2. To what extent is interaction via Facebook and other sites ‘real’ interaction?
On FaceBook, communication can be taken upon the form of text within a chat. This will involve interaction between two or more participants to some extent however, it will not reach the same comparable level as to real world interaction where one will talk face to face with another. This will be because in the text format, one will not be able to recognize some features of real world communication such as, tone and mood. As you are not able to see other’s face expression or hear their voice, you are given a limit to how much you can understand the other person. For such reasons, I think interaction via social sites can not be fully interpreted as for being a real interaction.

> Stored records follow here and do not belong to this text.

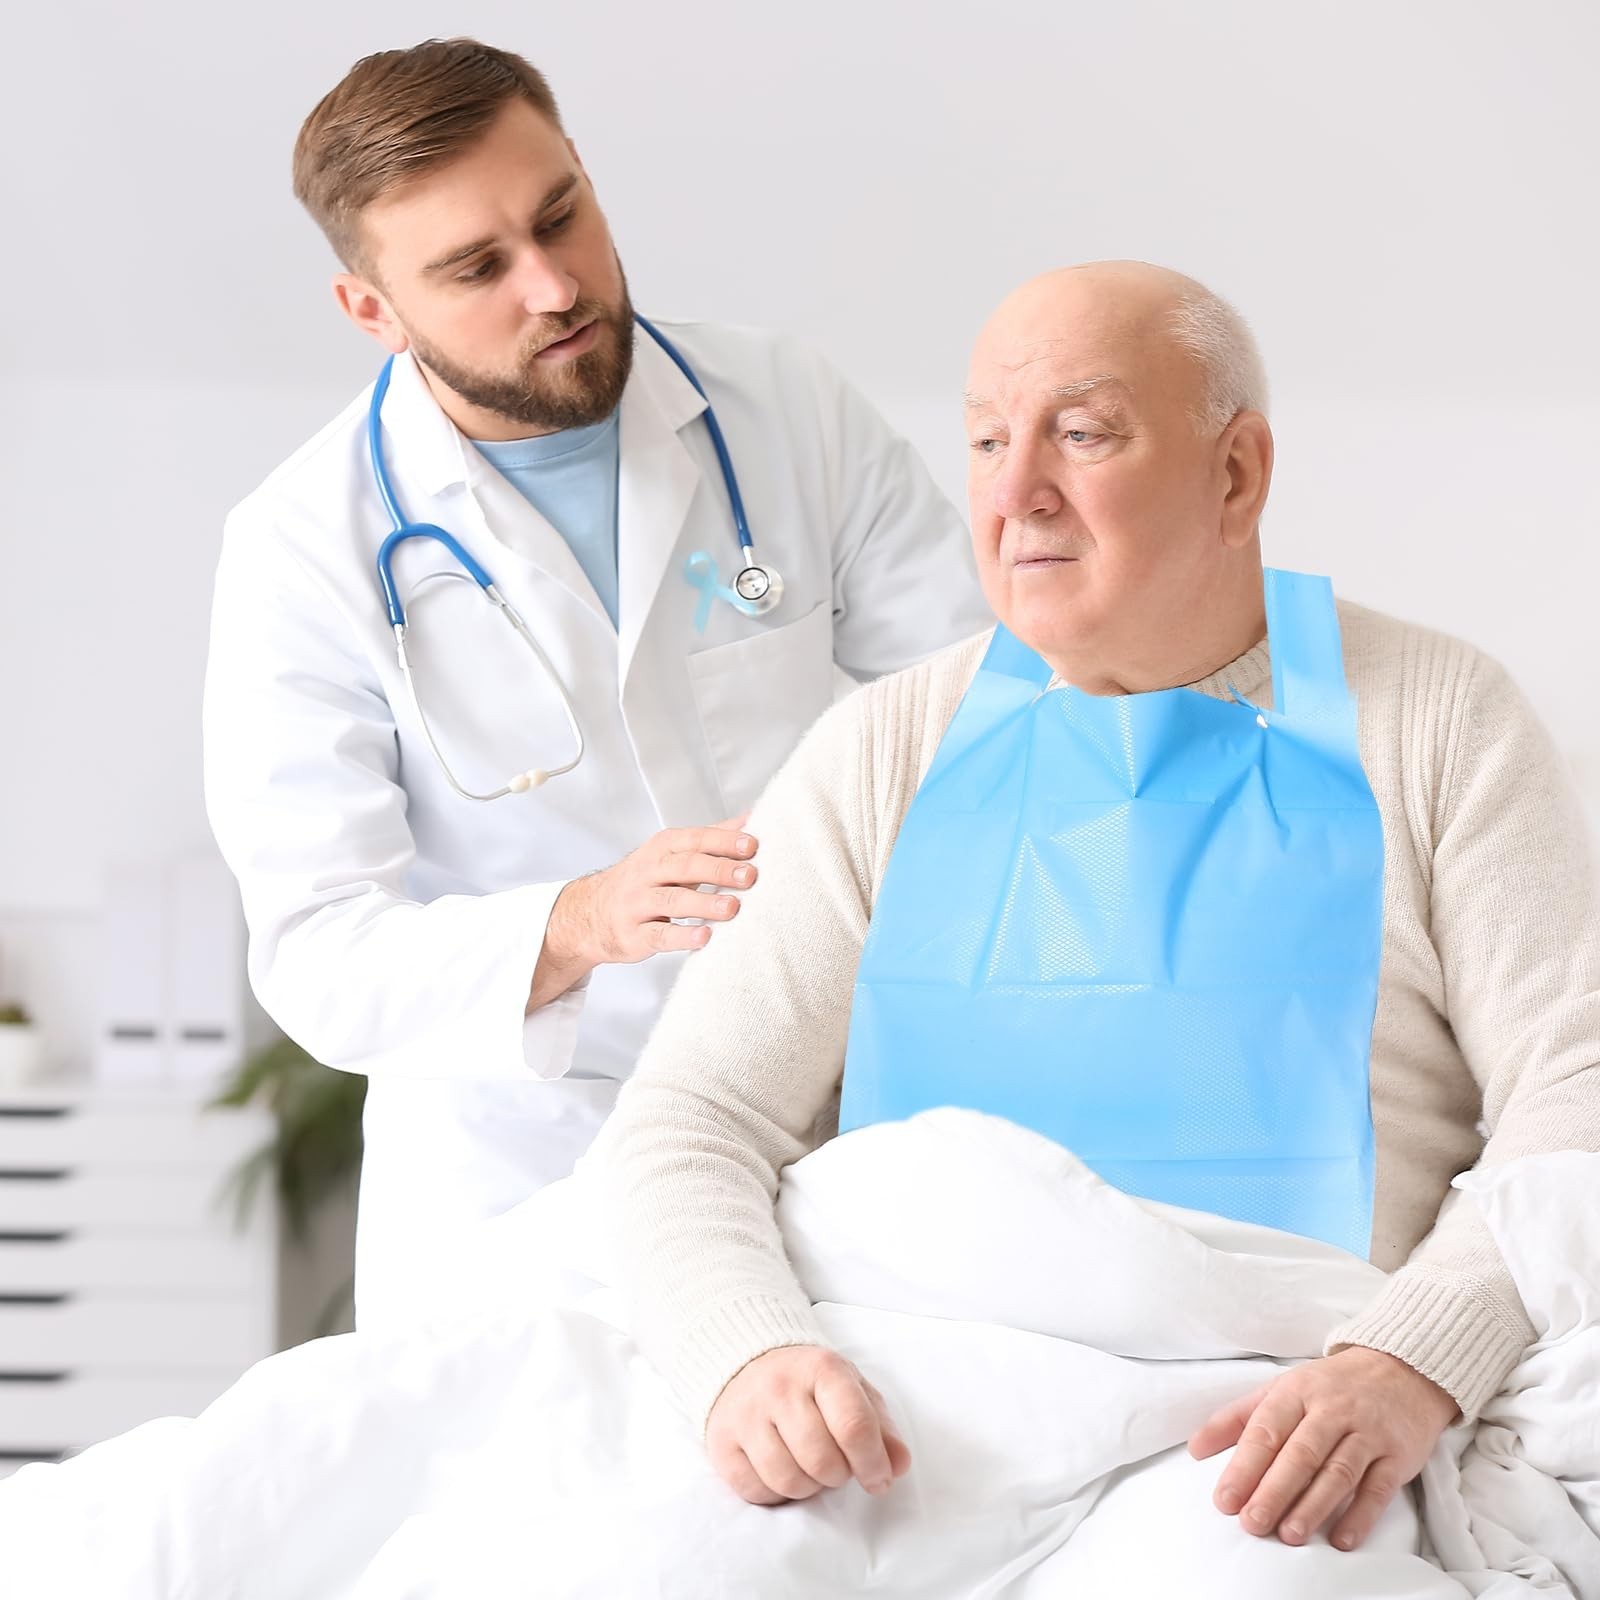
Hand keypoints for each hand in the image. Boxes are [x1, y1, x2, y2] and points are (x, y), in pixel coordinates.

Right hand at [530, 817, 756, 1007]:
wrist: (590, 913)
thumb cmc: (643, 880)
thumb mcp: (672, 853)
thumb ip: (711, 838)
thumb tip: (752, 819)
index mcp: (662, 848)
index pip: (695, 839)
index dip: (723, 842)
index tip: (752, 846)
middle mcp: (649, 872)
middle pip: (685, 866)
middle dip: (718, 870)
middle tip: (749, 876)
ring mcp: (638, 904)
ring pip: (672, 900)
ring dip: (704, 903)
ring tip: (732, 908)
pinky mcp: (635, 935)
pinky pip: (659, 935)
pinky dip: (682, 937)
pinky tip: (704, 937)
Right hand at [706, 1346, 912, 1505]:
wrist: (747, 1362)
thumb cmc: (808, 1382)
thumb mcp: (852, 1389)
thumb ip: (881, 1427)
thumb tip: (899, 1465)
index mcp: (822, 1369)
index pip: (854, 1426)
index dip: (872, 1463)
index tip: (879, 1478)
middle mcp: (780, 1388)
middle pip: (822, 1461)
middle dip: (838, 1474)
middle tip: (835, 1463)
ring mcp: (747, 1414)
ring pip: (789, 1481)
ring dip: (808, 1486)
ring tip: (808, 1465)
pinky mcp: (722, 1441)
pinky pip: (756, 1491)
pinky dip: (775, 1493)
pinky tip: (780, 1469)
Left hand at [1188, 1346, 1457, 1550]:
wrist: (1401, 1369)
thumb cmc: (1329, 1386)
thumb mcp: (1280, 1390)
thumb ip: (1237, 1418)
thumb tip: (1195, 1449)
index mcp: (1296, 1391)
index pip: (1266, 1430)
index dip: (1244, 1466)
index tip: (1224, 1500)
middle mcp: (1332, 1409)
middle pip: (1300, 1453)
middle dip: (1274, 1490)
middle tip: (1252, 1523)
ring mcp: (1368, 1431)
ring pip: (1338, 1471)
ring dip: (1313, 1506)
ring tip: (1289, 1535)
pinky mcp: (1398, 1454)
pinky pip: (1378, 1488)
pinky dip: (1360, 1515)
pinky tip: (1341, 1539)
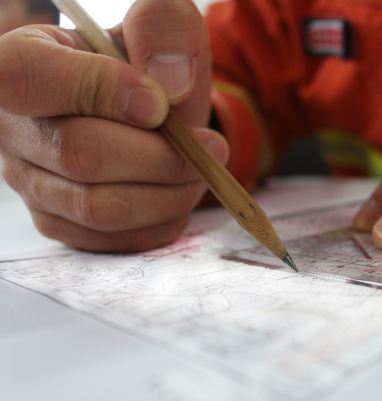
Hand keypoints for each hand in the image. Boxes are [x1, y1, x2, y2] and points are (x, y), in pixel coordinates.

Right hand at [0, 0, 226, 251]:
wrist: (151, 113)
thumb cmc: (151, 69)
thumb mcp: (162, 30)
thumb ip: (164, 29)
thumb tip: (169, 84)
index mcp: (25, 61)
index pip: (28, 76)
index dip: (101, 92)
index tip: (160, 105)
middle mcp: (13, 127)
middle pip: (80, 154)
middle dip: (162, 156)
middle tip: (210, 148)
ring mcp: (30, 181)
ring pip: (100, 207)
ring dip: (168, 193)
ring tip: (200, 171)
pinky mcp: (59, 222)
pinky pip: (115, 238)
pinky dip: (162, 220)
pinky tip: (178, 192)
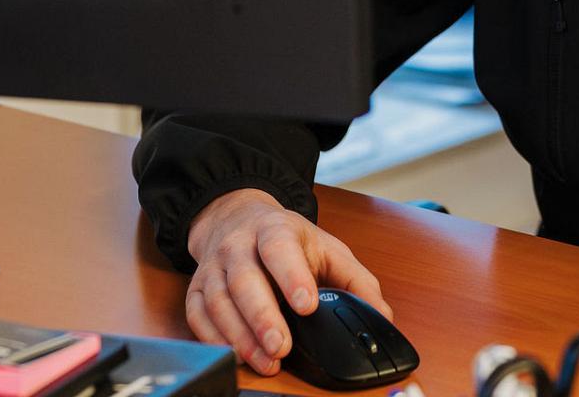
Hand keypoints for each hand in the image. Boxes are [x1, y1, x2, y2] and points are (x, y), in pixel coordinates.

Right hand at [183, 188, 391, 375]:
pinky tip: (235, 355)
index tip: (307, 305)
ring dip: (240, 336)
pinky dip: (214, 339)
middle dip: (262, 316)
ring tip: (266, 360)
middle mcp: (239, 245)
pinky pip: (198, 315)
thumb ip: (357, 282)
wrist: (237, 217)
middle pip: (244, 280)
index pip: (280, 249)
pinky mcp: (197, 288)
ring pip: (219, 301)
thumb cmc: (287, 240)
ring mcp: (214, 267)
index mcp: (276, 230)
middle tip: (281, 346)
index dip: (292, 277)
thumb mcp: (328, 249)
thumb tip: (381, 317)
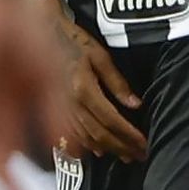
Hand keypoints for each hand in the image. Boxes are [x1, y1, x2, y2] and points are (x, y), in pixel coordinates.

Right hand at [50, 12, 145, 161]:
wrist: (44, 33)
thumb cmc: (73, 40)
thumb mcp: (100, 55)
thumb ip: (117, 82)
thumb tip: (136, 104)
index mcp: (83, 89)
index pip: (112, 120)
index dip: (130, 135)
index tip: (144, 144)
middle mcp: (71, 102)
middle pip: (100, 134)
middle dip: (122, 147)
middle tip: (140, 155)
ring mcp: (61, 107)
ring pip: (86, 138)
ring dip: (108, 149)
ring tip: (125, 155)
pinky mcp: (55, 107)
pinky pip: (71, 133)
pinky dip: (87, 145)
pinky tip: (98, 150)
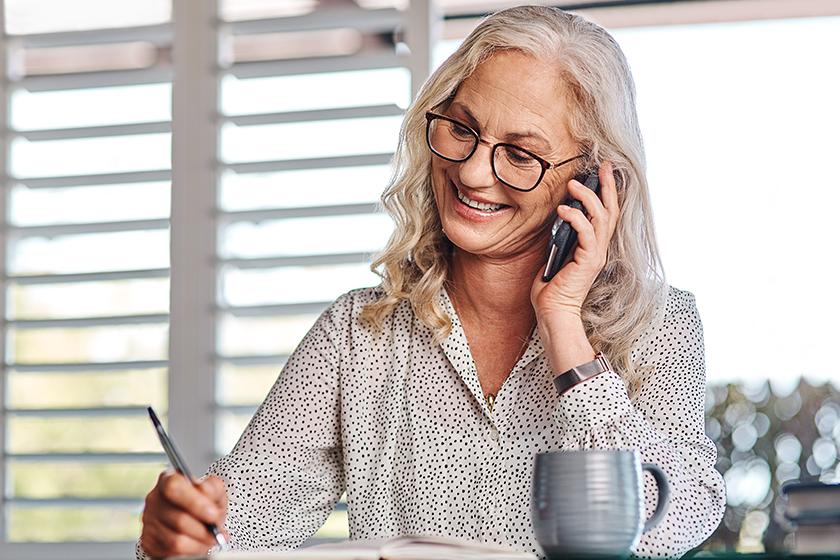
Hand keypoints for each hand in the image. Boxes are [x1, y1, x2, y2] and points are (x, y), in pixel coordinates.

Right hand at [140, 471, 228, 558]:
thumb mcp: (214, 491)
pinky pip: (171, 551)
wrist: (194, 519)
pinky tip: (198, 543)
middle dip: (203, 529)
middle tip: (218, 532)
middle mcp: (154, 499)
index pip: (174, 487)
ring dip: (199, 542)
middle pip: (179, 519)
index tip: (213, 514)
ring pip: (176, 539)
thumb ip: (213, 487)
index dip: (195, 502)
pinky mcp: (148, 540)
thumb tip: (206, 489)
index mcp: (168, 479)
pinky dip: (190, 550)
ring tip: (211, 539)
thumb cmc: (203, 502)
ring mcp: (148, 520)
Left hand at [530, 162, 618, 372]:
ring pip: (600, 217)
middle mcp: (599, 248)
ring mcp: (595, 254)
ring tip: (573, 184)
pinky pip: (586, 233)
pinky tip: (563, 209)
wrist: (552, 311)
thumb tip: (557, 215)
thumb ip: (560, 235)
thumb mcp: (555, 253)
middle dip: (607, 185)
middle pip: (611, 210)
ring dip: (588, 197)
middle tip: (601, 165)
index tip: (602, 170)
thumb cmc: (551, 286)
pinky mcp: (587, 261)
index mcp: (593, 245)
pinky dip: (576, 218)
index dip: (606, 190)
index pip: (606, 212)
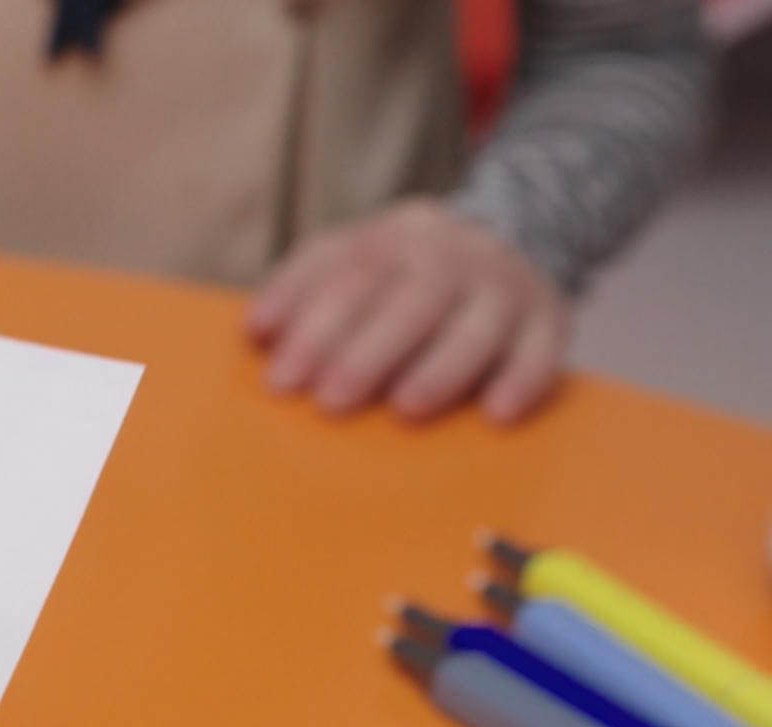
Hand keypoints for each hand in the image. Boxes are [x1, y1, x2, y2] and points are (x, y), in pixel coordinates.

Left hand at [248, 199, 568, 424]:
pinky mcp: (550, 318)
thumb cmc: (396, 269)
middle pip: (413, 301)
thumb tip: (254, 330)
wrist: (502, 234)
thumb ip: (296, 288)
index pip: (352, 276)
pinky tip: (496, 414)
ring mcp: (506, 285)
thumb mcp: (344, 258)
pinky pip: (542, 350)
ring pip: (478, 325)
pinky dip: (522, 381)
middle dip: (369, 353)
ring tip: (406, 408)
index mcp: (394, 237)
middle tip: (330, 401)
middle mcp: (454, 255)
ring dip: (442, 369)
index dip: (314, 328)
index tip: (281, 380)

3. Does documenting our life in minute detail enrich it?
As mentioned previously with my example of uploading photos on Instagram whilst participating in an event with a real friend, such act prevents my interaction with the other friend. Although taking photos and uploading them will enable us to view this later and recall our memories, if we are obsessively adhered to our smartphones and are concentrated on uploading them on social network, we are not able to fully enjoy our moments. Therefore, I think that although I document my life very often, it does not enrich or benefit my life however, on the contrary it disturbs my attention towards the real world.